Section 1983 provides a basis for relief whenever a person has been deprived of his federally guaranteed civil rights under color of state law. Dillingham v. University of Colorado, 790 P.2d 851 (Colo.App. 1989). Plaintiff must allege that state action deprived him of such a right. We find no sustainable allegation of state action present here.
As noted earlier, the adjutant general is a state officer as well as an agent of the United States government. However, when making personnel decisions affecting a § 709 technician, the adjutant general acts in his federal capacity. The adjutant general is deemed a federal officer in this situation because the Secretary of the Army and Air Force have delegated personnel decision-making authority to the adjutants general of the various states. See 32 U.S.C. § 709(c) (1988); see also Washington State National Guard v. Washington State Personnel Board, 61 Wn.2d 708, 379 P.2d 1002 (1963) (adjutant general acts as a federal agent when dismissing § 709 technicians).
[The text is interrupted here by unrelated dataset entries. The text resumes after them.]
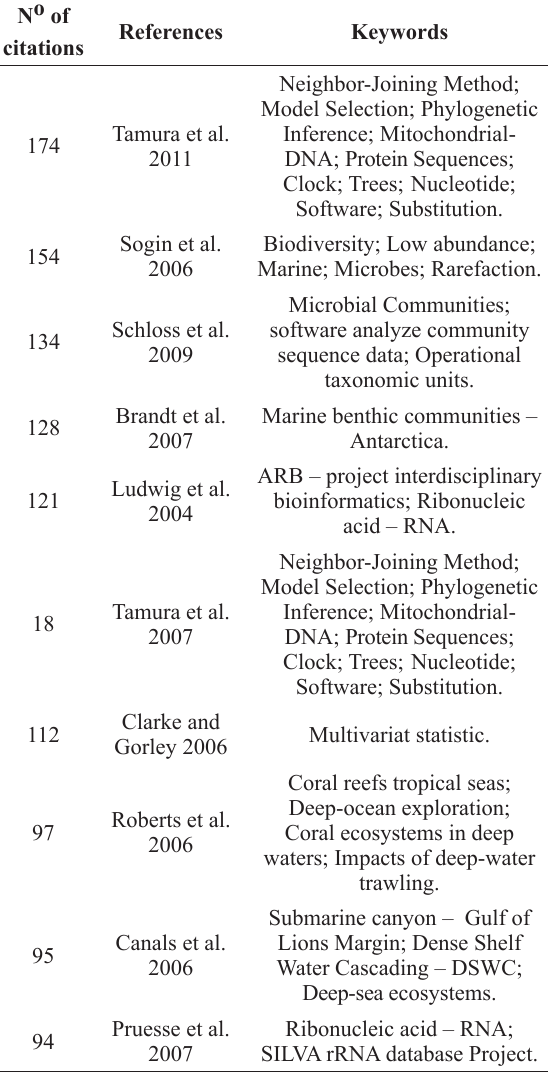
Number of citations and keywords of the 10 most cited articles between 1987 and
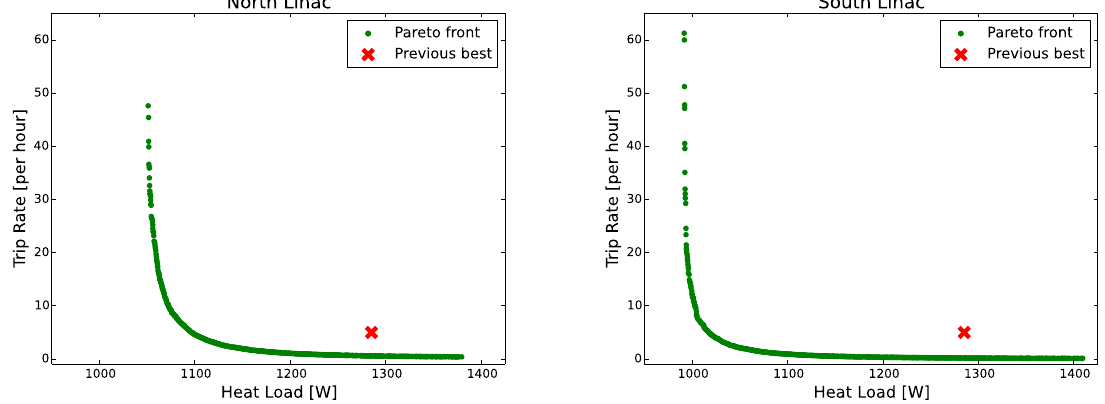
FIG. 7. Pareto-optimal front computed using a GA-based multiobjective optimization with 16000 generations and 512 individuals versus the single-objective GA-based optimization reported in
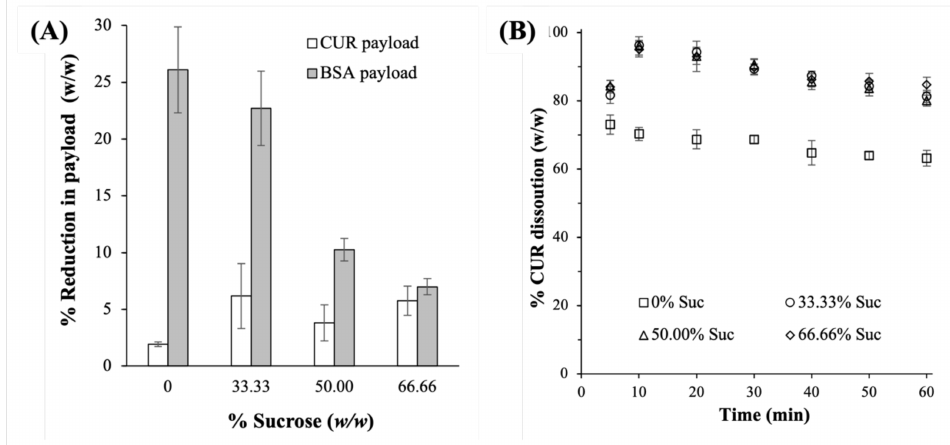
Figure 6. ( A ) Reduction in the CUR and BSA payloads and ( B ) CUR dissolution profiles of the lyophilized CUR-BSA nanoplexes after 30-day exposures at 40 ◦ C and 75%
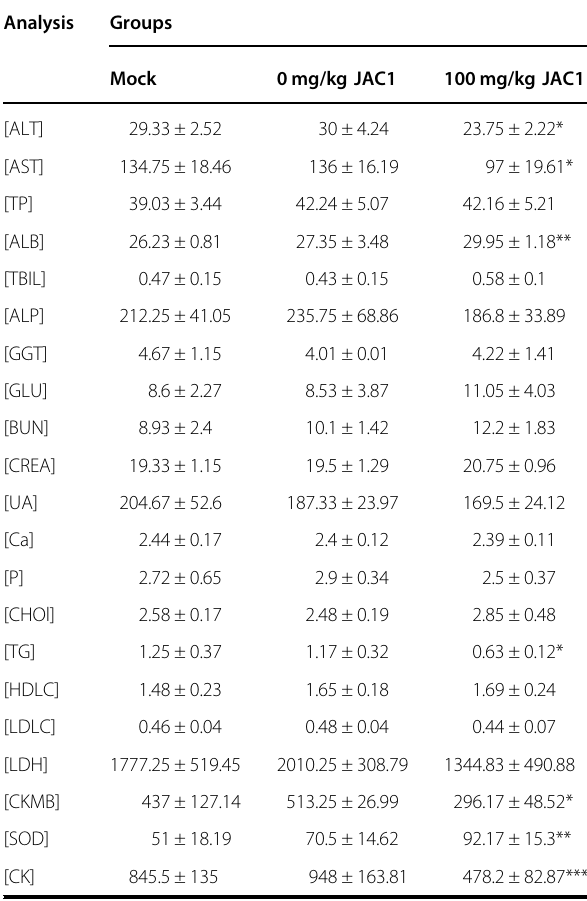
Table 1 The serum biochemical indexes (21 parameters) in control and 100 mg/kg JAC1-treated mice.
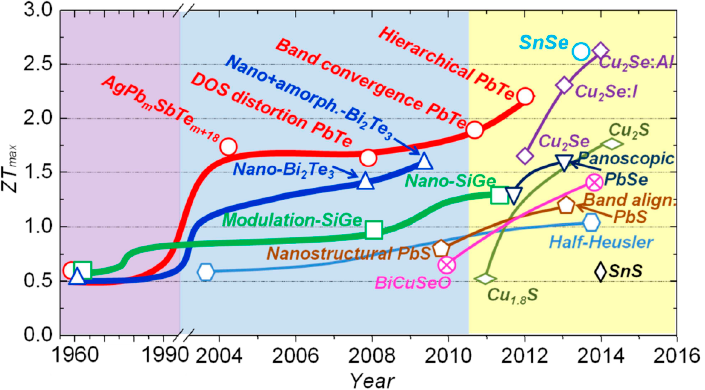
Figure 19. Chronological progress of the FoM ZT for different TE materials [147].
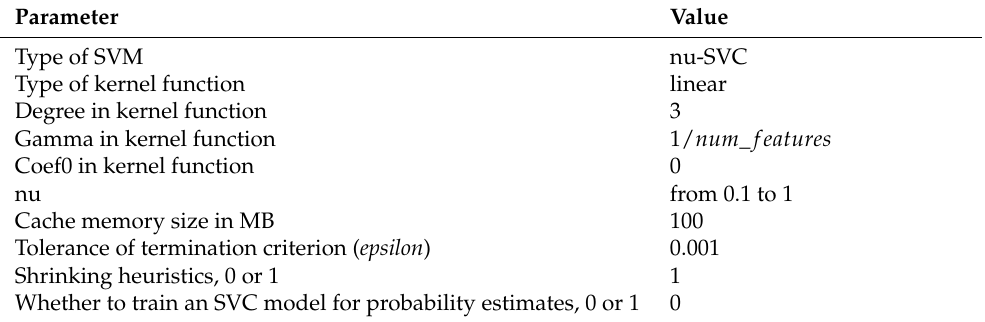
Table A3. SVM parameters.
Question: Judging by this figure, is the value going up or going down?
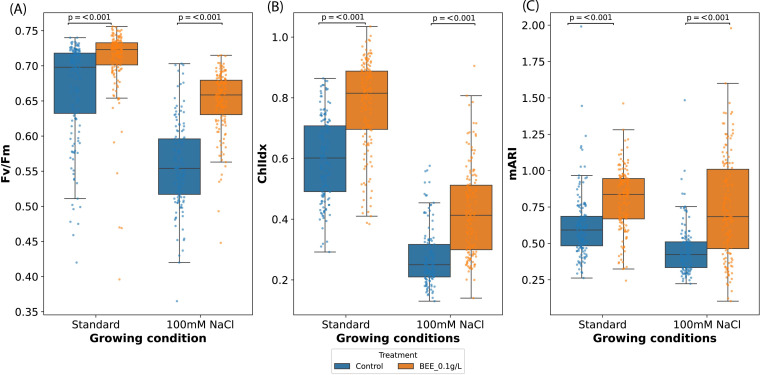
Answer: increasing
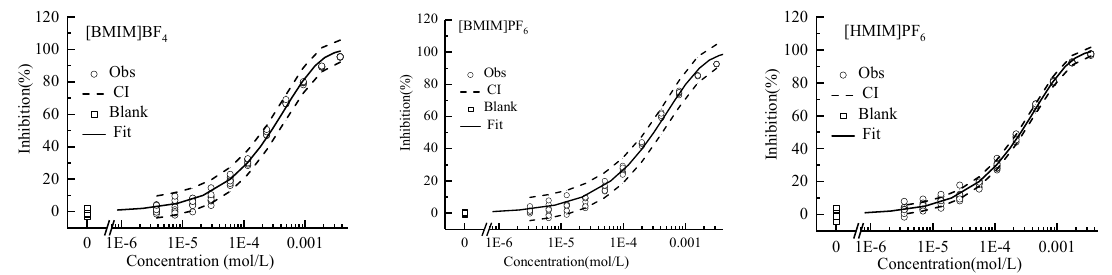
Figure 1. Concentration–response curves of single ILs inhibiting AChE. Square: blank control; Circle: observed data; Solid line: Weibull model fit; Dashed line: confidence interval.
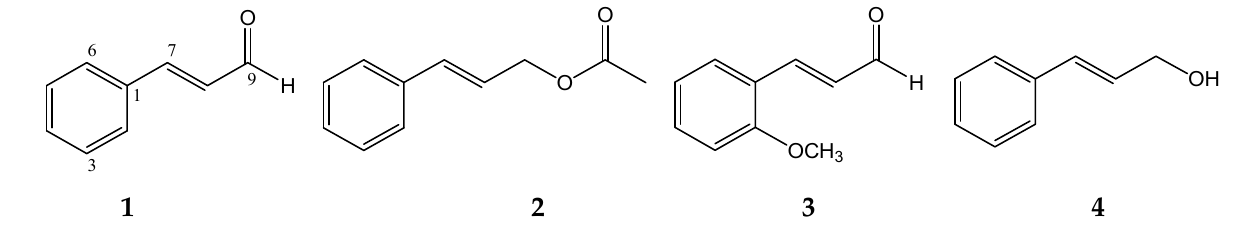
Figure 2. Chemical structure of cinnamon EOs components.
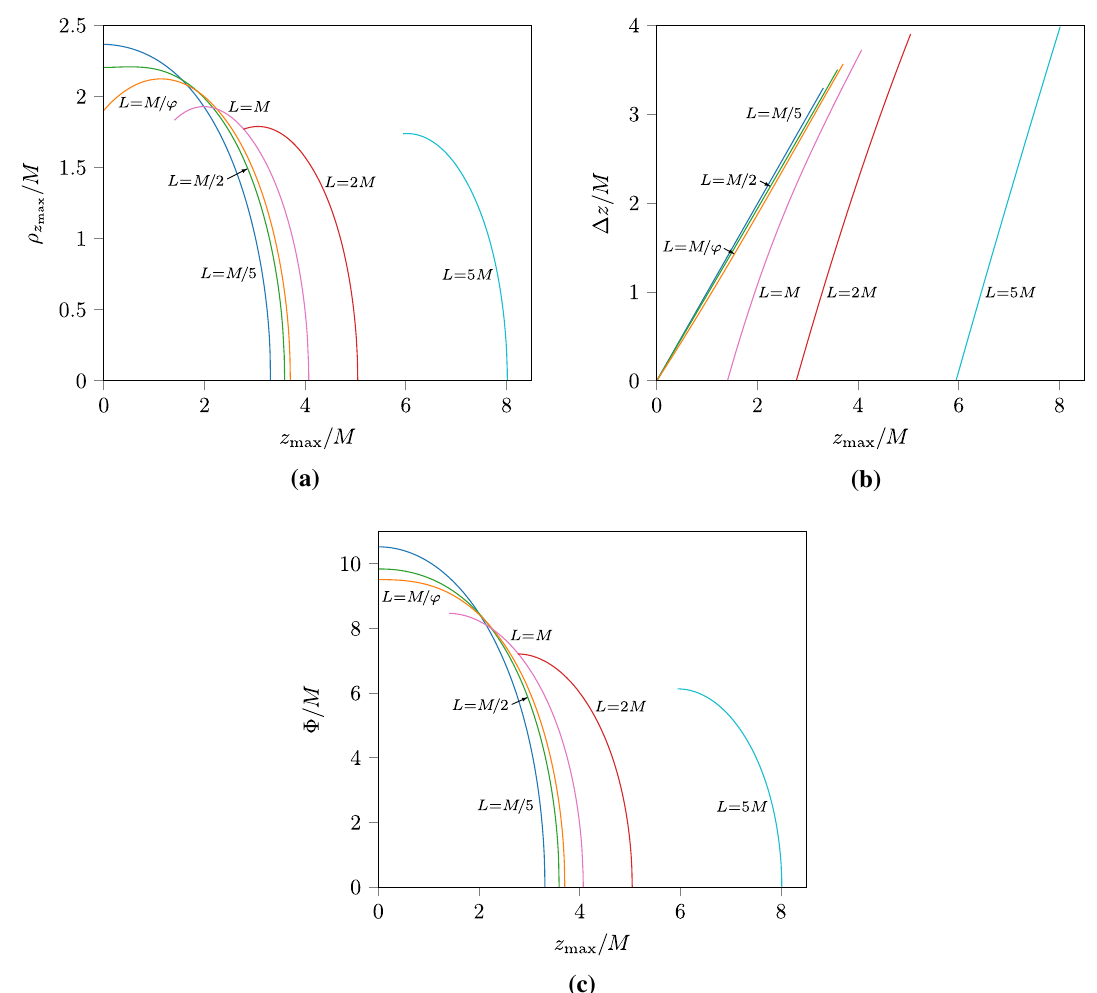
Fig. 10 Plots of a ρ z against z max , b (cid:10) z against z max , and c (cid:9) against z max , for the Class B FPOs, for various values of L as indicated max Table 2 The lower and upper bounds of z max , for the various values of L plotted in Fig. 10. Non-zero values are listed to an accuracy of six significant figures. The orbit types corresponding to the lower/upper bounds are also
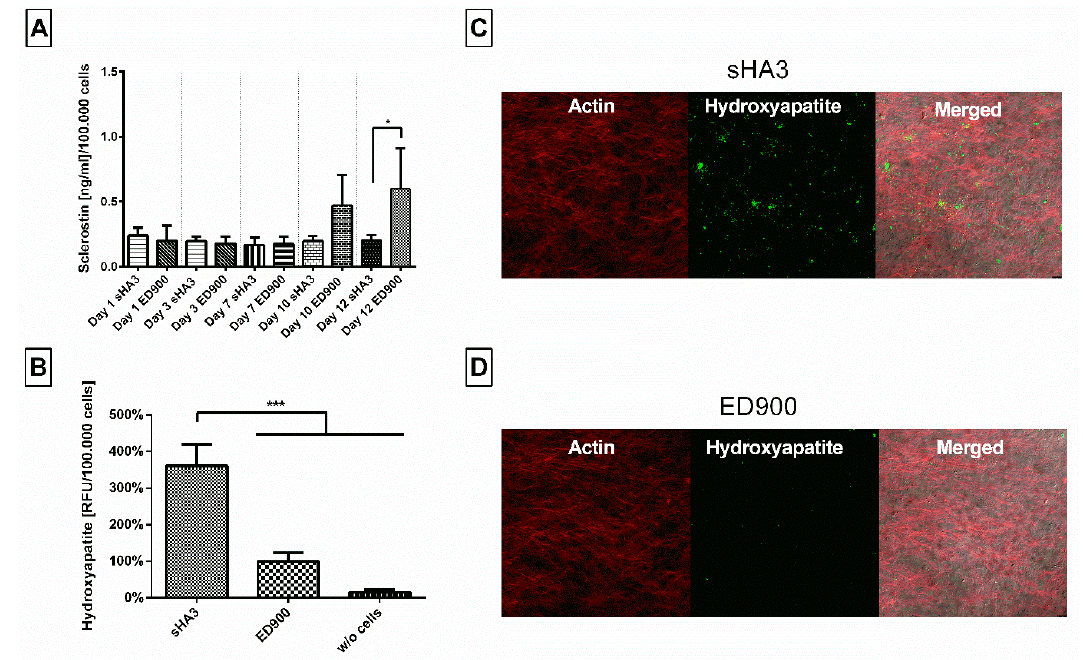
Figure 10. E ff ect of film modification on secreted protein content in the supernatant and mineralization during osteogenic di ff erentiation of hMSC. Cells were seeded on di ff erently modified surfaces at a density of 15,000 / cm 2 and di ff erentiated for 12 days. ( A ) Sclerostin was then quantified from the cell supernatant via ELISA after 1, 3, 7, 10, and 12 days. OsteoImage TM staining was assessed at day 12 and the fluorescence signal quantitatively ( B ) and qualitatively( C , D ) analyzed. Film surfaces: ED900: surface coating with ED900 preincubated with soluble sHA3; sHA3: covalent ED900 and sHA3-coating; w / o cells: sHA3 surface without seeded cells. All values represent the mean ± SD of n ≥ 4. * p < 0.05; *** p < 0.001 denotes significant di ff erence vs. the respective surface modifications.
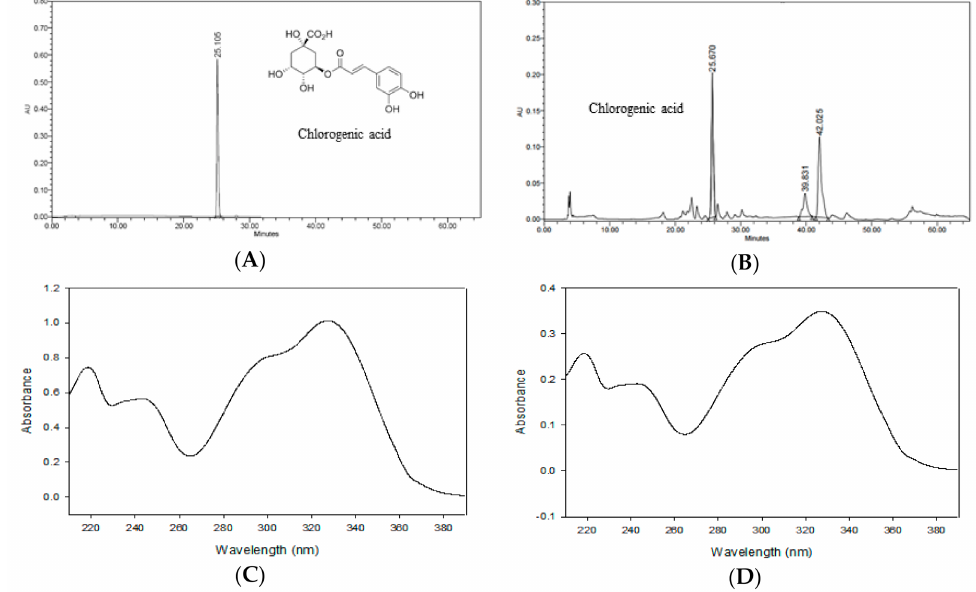
Figure 2. HPLC chromatograms of chlorogenic acid ( A ) and the ASE ( B ). Photodiode array (PDA) spectrum of chlorogenic acid ( C ) and ASE ( D ) from the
Because the adjutant general's actions complained of here occurred in his role as a federal agent, under authority delegated pursuant to a federal statute and regulations promulgated by the United States Secretary of the Air Force, there was no legally sustainable allegation of action under color of state law to support a § 1983 claim.
III.
Plaintiff's final contention is that his right to due process of law guaranteed by Colo. Const. art. II, § 25 was violated by defendants and that he is thereby entitled to relief in the form of reinstatement and damages. We disagree.
We first note that because plaintiff did not join his employer, injunctive relief in the form of reinstatement is not available.
Nor is plaintiff entitled to damages. While plaintiff's employment is considered "civilian" when he is discharging his daily duties as a technician, he is also required by 32 U.S.C. § 709(b) (1988) to be concurrently a military member of COANG in the military grade specified by the Secretary of the Air Force as a condition to such employment. Moreover, the legislative history of the Act shows that Congress considered the military mission of a technician to be paramount and that the duties of a technician were inseparable from his or her military obligations. Martelon v. Temple, 747 F.2d 1348 (10th Cir. 1984). Thus, the totality of the employment relationship is characterized as military. See Costner v. Oklahoma National Guard, supra.
As a member of the military, plaintiff is thus precluded from suing his superior officers for damages. In Chappell v. Wallace, 462 U.S. 296, 103 S.Ct. 2362, 76 L.Ed.2d 586 (1983), the court held that enlisted personnel could not recover damages from a superior officer for alleged constitutional violations because the unique disciplinary structure of the military makes such a remedy inappropriate. While plaintiffs in Chappell claimed violations of their federal constitutional rights, we find that the rationale precluding the recovery of damages is just as compelling when there are claimed violations of state constitutional rights. See also Westfall v. Erwin, 484 U.S. 292, 98 L.Ed.2d 619, 108 S.Ct. 580 (1988) (federal officials absolutely immune from state law constitutional and common law tort actions when acting within scope of their official duties and when the conduct is discretionary in nature).
Thus, we hold that plaintiff's claim for money damages and injunctive relief under Colo. Const. art. II, § 25 is barred.
Judgment affirmed.
JUDGE REED and JUDGE ROTHENBERG concur.